Productivité, détection des fraudes, conseils personnalisés... L'intelligence artificielle s'est rapidement imposée dans le quotidien des plus grandes entreprises en France, d'Engie à BNP Paribas.
Depuis le lancement de ChatGPT par la société américaine OpenAI, les innovation se multiplient. France Travail, TotalEnergies, BNP Paribas, Axa, LVMH, L'Oréal ou encore Nestlé : mi-mars, des dizaines de responsables, invités par Microsoft, se sont succédé à la tribune de « l'IA Tour » pour partager leur utilisation de l'IA au quotidien. Cet évènement organisé à Paris au Carrousel du Louvre affichait complet, signe de l'engouement pour cette technologie qui pourrait bien révolutionner le quotidien de millions d'employés.
Lundi 8 avril, le Raise Summit réunit à son tour à Paris plusieurs décideurs, dont Arthur Mensch, co-fondateur de MistralAI, l'entreprise européenne considérée comme la plus avancée dans l'IA générative : un programme capable de formuler des phrases cohérentes et souvent justes à partir de simples questions ou demandes formulées par un utilisateur.
Intégré par Microsoft dans ses logiciels de bureautique via un service payant baptisé Copilot, ChatGPT résume des mails ou pages web, facilite les recherches et la rédaction de présentations, permet de préparer des réunions prévues en fonction des participants. Le groupe mise sur ce Copilot pour démocratiser l'IA dans les entreprises.
« Déployer des outils de productivité » pour les employés, par exemple une « interface pour rechercher de l'information plus rapidement dans toutes les bases de données de l'entreprise », est souvent une des premières mises en pratique de l'IA pour les employés, explique à l'AFP Nicolas de Bellefonds, directeur monde de BCG X, l'activité IA du cabinet de conseil BCG. Viennent ensuite les applications ciblées, comme les centres d'appel, le développement informatique ou le marketing.
Développée depuis plus longtemps que l'IA générative, l'IA par apprentissage (machine learning) permet notamment d'analyser des images. Elle contribue ainsi par exemple à la traque de fuites de méthane - un gaz à effet de serre puissant issu des énergies fossiles - ou au diagnostic de certains cancers. Chez Engie, l'IA par apprentissage permet de prédire le rendement d'éoliennes. Dans des centaines de rapports d'accidents du travail, « nous utilisons l'IA pour détecter des tendances que nous n'avons pas reconnues avant », a détaillé lors de l'IA Tour de Microsoft Biljana Kaitovic, directrice générale adjointe chargée des systèmes d'information et du digital.
Validation humaine
TotalEnergies a annoncé fin février l'achat de licences Copilot pour ses collaborateurs. Et chez le géant des moteurs Cummins, une IA dessine les plans de plusieurs versions d'un composant en fonction des caractéristiques recherchées (poids, solidité...). Les assureurs ont également recours à l'IA pour déceler la fraude. Et des banques comme BNP Paribas s'appuient sur une analyse automatisée de dossiers clients dans le cadre des obligations règlementaires comme la lutte contre le blanchiment. L'IA détecte mieux qu'un humain des montages financiers complexes et illégaux, a détaillé à l'AFP Hugues Even, responsable data du groupe.

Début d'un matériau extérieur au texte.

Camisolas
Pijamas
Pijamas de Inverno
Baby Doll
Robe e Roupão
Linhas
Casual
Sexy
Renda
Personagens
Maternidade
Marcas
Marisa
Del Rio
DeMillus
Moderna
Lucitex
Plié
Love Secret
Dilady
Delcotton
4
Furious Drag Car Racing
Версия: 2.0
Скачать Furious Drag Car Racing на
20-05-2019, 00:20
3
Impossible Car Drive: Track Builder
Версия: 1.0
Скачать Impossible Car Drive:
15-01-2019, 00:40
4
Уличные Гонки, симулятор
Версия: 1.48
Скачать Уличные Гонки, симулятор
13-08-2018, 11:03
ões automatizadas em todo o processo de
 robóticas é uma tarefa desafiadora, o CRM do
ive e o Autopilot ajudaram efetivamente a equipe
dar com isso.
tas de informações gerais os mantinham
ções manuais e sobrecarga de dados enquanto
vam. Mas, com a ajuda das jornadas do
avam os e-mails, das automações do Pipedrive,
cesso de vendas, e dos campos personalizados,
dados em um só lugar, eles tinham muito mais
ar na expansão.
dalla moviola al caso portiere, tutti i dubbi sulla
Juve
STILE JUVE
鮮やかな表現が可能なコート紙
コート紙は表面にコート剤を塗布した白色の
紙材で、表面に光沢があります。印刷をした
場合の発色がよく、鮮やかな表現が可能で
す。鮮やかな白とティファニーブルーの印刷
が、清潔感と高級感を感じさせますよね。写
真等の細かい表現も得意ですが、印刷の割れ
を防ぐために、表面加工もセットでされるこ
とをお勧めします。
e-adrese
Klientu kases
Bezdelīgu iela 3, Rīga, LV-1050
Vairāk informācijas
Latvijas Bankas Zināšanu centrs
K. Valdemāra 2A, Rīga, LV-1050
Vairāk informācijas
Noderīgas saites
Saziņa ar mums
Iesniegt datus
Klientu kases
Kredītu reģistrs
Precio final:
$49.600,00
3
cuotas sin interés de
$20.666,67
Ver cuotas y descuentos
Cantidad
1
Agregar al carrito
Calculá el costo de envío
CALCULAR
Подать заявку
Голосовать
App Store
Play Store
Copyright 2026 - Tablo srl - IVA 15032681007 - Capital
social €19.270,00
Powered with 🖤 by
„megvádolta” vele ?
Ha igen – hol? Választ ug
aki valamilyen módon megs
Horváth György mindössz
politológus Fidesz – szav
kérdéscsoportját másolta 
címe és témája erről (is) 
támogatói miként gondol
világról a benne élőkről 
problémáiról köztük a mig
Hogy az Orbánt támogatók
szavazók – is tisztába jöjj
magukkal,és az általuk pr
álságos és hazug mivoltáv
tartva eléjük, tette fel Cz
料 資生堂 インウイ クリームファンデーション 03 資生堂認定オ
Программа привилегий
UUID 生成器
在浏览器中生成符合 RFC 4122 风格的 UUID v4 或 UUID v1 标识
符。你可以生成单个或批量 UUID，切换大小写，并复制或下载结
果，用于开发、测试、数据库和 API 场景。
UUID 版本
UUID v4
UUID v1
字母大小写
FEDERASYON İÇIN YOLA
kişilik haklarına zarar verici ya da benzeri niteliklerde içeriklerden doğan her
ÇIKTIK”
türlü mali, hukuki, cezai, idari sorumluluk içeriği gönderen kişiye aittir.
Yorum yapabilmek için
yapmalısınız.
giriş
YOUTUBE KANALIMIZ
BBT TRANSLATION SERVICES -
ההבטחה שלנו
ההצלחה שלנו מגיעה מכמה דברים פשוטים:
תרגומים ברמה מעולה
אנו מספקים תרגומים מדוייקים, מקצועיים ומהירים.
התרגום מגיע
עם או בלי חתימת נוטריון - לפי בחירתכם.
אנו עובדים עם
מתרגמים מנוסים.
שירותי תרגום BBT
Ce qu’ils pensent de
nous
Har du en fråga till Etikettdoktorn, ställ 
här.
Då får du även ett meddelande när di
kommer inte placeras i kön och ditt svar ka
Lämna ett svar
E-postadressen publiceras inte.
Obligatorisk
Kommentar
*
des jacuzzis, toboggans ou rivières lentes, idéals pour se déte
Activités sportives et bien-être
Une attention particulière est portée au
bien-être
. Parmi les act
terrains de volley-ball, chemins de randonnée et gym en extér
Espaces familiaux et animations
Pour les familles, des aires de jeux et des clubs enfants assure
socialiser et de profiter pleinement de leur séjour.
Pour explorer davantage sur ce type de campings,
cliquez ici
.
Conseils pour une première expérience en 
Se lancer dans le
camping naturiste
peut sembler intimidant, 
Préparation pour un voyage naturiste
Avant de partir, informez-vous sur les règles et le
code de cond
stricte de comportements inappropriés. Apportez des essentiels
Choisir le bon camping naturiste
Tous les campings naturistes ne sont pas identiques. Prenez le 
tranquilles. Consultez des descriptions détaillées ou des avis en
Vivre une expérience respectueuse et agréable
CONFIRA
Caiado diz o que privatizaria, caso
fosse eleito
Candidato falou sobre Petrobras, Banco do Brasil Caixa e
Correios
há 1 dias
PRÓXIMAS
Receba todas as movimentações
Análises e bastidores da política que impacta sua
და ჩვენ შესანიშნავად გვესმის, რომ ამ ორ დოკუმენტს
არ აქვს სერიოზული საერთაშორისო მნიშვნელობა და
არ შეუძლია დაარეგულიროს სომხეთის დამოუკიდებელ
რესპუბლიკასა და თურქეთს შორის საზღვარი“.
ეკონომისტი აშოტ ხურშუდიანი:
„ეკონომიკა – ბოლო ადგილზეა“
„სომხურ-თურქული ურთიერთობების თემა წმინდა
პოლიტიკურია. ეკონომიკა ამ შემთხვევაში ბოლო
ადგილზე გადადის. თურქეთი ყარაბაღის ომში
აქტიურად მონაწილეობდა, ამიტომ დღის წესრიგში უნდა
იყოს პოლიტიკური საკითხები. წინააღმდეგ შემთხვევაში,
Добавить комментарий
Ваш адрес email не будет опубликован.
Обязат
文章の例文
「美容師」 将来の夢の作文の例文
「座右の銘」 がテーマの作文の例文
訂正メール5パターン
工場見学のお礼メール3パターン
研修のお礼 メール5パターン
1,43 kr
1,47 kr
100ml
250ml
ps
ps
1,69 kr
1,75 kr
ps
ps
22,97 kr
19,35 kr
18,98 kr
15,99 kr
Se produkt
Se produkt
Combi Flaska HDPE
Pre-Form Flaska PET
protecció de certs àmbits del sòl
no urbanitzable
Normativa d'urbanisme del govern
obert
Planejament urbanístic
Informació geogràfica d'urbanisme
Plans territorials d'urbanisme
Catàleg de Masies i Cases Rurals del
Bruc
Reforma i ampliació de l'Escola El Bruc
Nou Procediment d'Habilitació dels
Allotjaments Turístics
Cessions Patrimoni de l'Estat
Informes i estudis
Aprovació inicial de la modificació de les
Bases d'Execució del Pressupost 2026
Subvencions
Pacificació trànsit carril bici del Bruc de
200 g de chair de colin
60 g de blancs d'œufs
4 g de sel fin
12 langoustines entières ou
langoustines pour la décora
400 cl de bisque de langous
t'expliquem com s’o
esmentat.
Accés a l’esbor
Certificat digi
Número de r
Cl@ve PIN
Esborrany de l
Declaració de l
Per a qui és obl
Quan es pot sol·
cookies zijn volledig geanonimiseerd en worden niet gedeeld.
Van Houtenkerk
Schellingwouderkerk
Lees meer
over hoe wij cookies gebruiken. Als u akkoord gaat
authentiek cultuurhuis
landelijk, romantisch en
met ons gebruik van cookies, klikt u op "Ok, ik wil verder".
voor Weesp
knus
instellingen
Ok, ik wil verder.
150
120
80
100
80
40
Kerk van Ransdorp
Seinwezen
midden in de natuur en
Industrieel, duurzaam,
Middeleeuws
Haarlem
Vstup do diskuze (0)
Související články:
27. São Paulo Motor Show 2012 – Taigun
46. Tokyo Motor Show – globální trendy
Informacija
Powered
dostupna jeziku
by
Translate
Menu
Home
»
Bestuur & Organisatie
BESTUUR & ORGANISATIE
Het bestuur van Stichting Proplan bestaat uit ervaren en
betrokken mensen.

Quelque 20 000 employés du géant du luxe LVMH utilisent aujourd'hui une IA interne basée sur ChatGPT, baptisée « MaIA », qui permet de synthétiser des documents ou encore de générer des mails. Mais la validation par des humains reste nécessaire. Il faudra un oeil expert « probablement pour très longtemps, pour contrôler ce qui est produit, retoucher et le valider », note Nicolas de Bellefonds. Ce qui entraine « une vraie problématique RH » : comment faire émerger ces experts si l'IA se charge des tâches ayant, auparavant, permis de former les nouveaux arrivés ?
Le problème des hallucinations de l'IA
Autres problèmes à régler, l'IA peut « halluciner », c'est-à-dire inventer des références, ou ses réponses peuvent carrément être hors sujet. Car l'IA ne réfléchit pas comme un humain; elle ajoute en général derrière chaque mot le plus probable suivant, en fonction d'un corpus de textes que ses créateurs lui ont fait lire. Et l'énorme besoin en énergie pour entrainer et faire fonctionner une IA générative est souvent critiquée.
Mais ces technologies sont « déjà matures et fonctionnent sur certains sujets bien définis », ajoute Nicolas de Bellefonds. « Sur un certain nombre de tâches, on a des gains de vitesse très significatifs », qui peuvent atteindre 70% dans les relations client, et aussi « des gains de qualité », selon BCG. « Ce qui est sûr, c'est que ça va profondément changer nos manières de travailler », note-t-il, lui-même utilisateur au quotidien d'une IA générative.